*** Records for this exercise ***
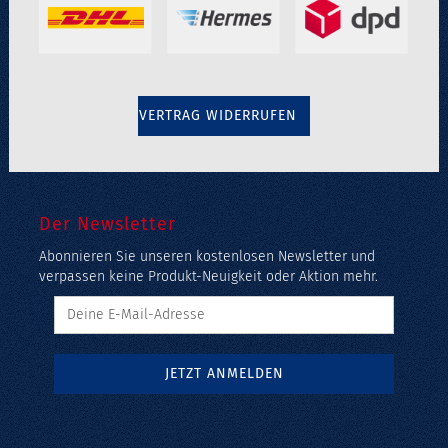
VERTRAG WIDERRUFEN
Der Newsletter
Abonnieren Sie unseren kostenlosen Newsletter und
verpassen keine Produkt-Neuigkeit oder Aktion mehr.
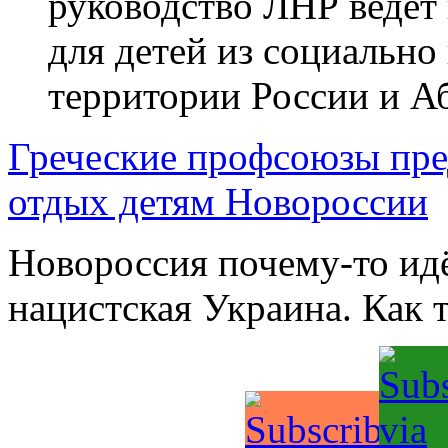
руководство ЛНР ведет
для детей из социальн
территории России и А
Греческие профсоюзы пре
отдых детям Новороссии
Новороссия почему-то идё
нацистская Украина. Как 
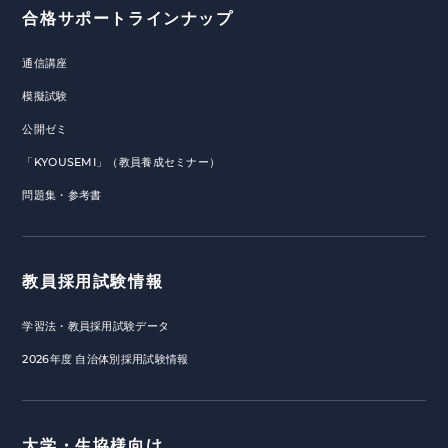
合格サポートラインナップ
通信講座
模擬試験
公開ゼミ
「KYOUSEMI」（教員養成セミナー）
問題集・参考書
教員採用試験情報
学習法・教員採用試験データ
2026年度 自治体別採用試験情報
大学・生協様向け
*** End of Records for this exercise ***
*Work task:*
Above are the entries; write them out again exactly, omitting the pictures.

*Task solution:*
VERTRAG WIDERRUFEN
Der Newsletter
Abonnieren Sie unseren kostenlosen Newsletter und
verpassen keine Produkt-Neuigkeit oder Aktion mehr.
руководство ЛНР ведет
для детей из социальн
территории России и А
Греческие профсоюзы пре
отдых детям Новороссии
Новороссия почему-то идё
нацистская Украина. Как 
合格サポートラインナップ
通信講座
模擬試験
公開ゼミ
「KYOUSEMI」（教員養成セミナー）
問題集・参考書
教員採用試験情報
学習法・教員採用試験データ
2026年度 自治体別採用試験情報
大学・生協様向け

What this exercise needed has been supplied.